# Written exercise
Convert the lines below into a Markdown table with the columns "Row" and "Line", numbering each row and skipping any blank lines. Leave the pictures out of the answer.

# Record list
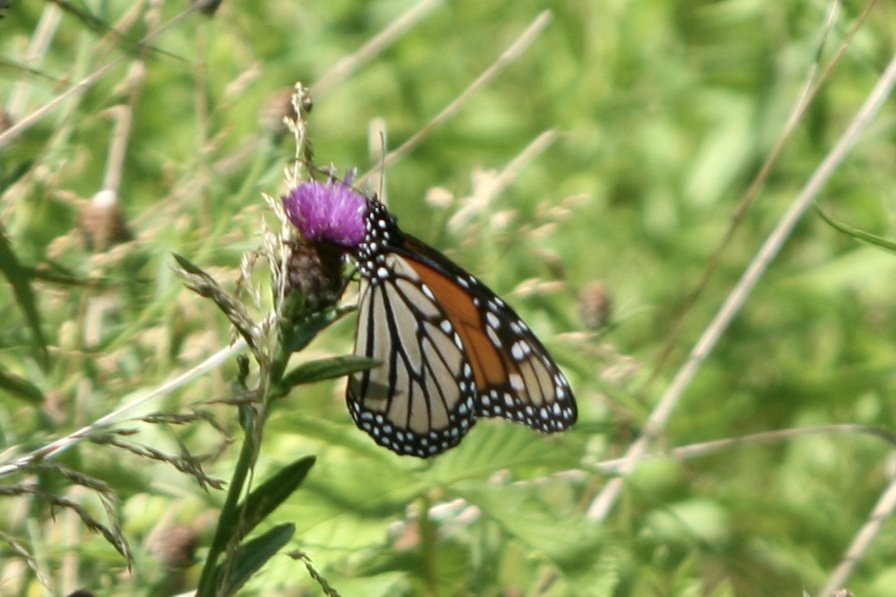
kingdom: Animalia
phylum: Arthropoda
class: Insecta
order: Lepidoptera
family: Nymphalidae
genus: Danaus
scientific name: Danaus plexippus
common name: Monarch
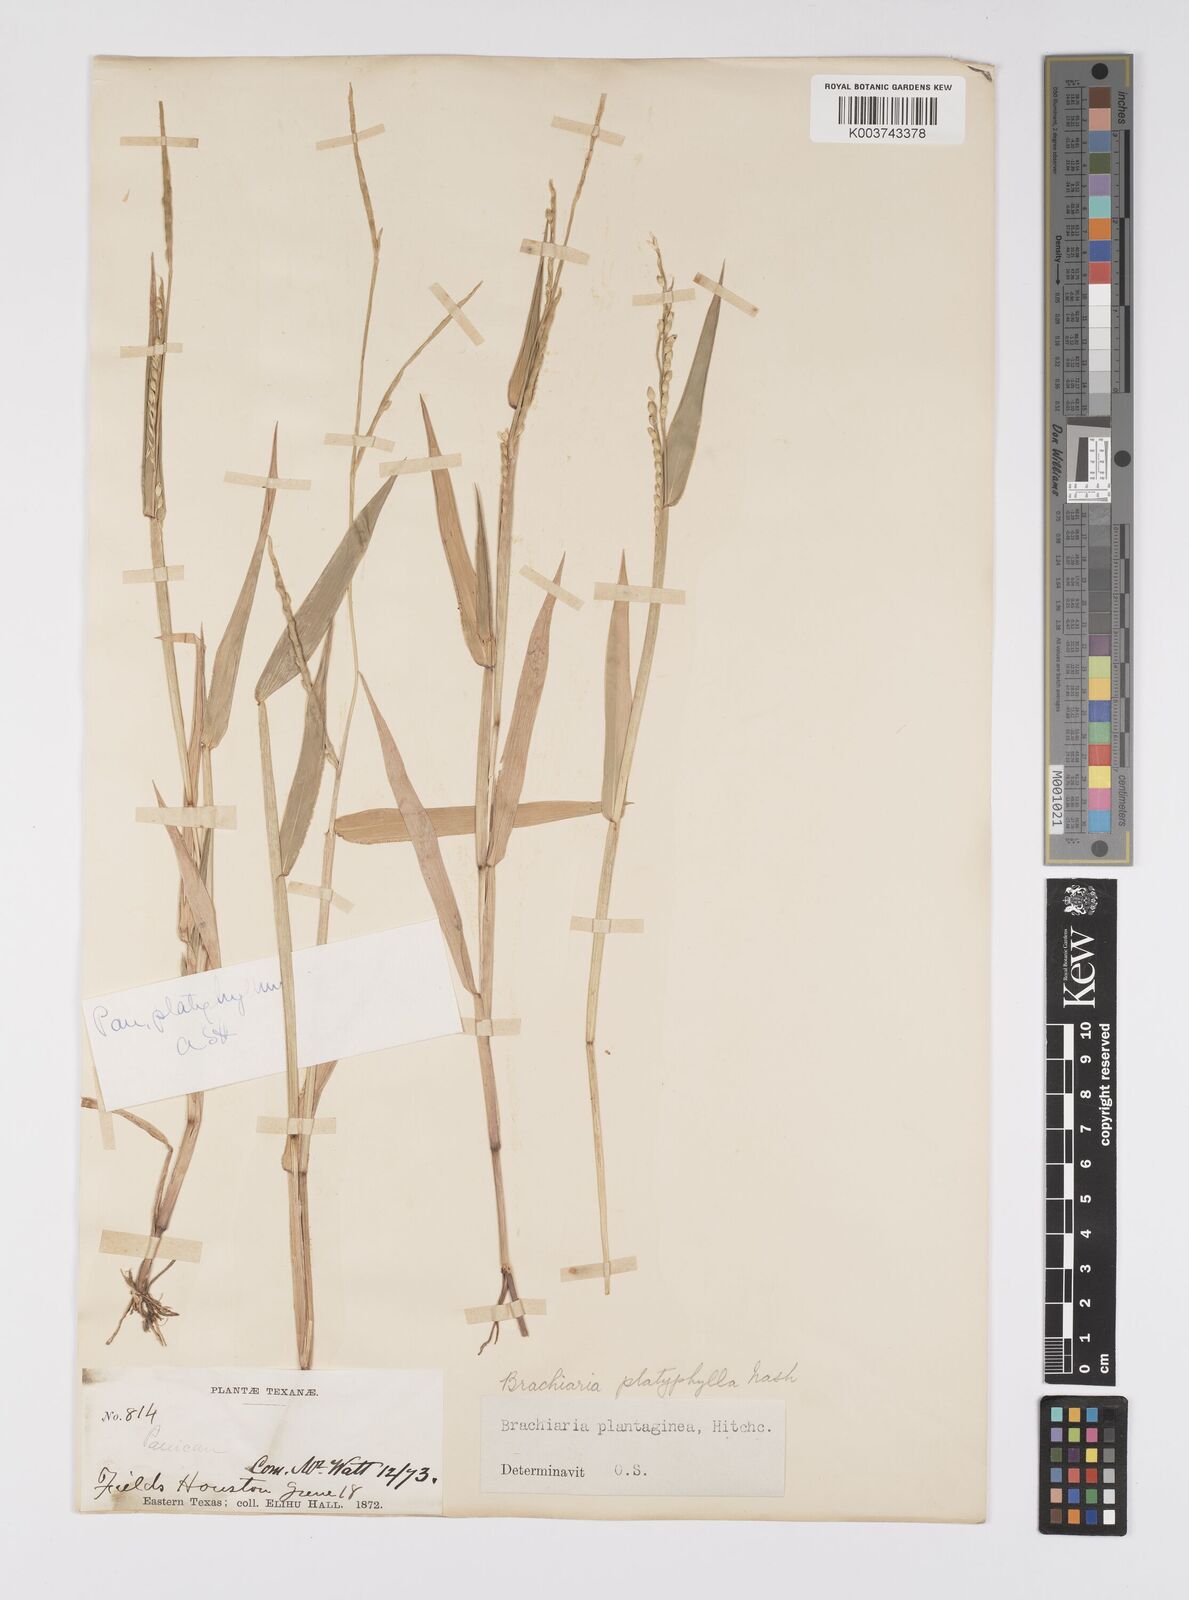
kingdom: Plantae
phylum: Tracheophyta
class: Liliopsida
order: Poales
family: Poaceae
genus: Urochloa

# Solution for this exercise
| Row | Line |
|---|---|
| 1 | kingdom: Animalia |
| 2 | phylum: Arthropoda |
| 3 | class: Insecta |
| 4 | order: Lepidoptera |
| 5 | family: Nymphalidae |
| 6 | genus: Danaus |
| 7 | scientific name: Danaus plexippus |
| 8 | common name: Monarch |
| 9 | kingdom: Plantae |
| 10 | phylum: Tracheophyta |
| 11 | class: Liliopsida |
| 12 | order: Poales |
| 13 | family: Poaceae |
| 14 | genus: Urochloa |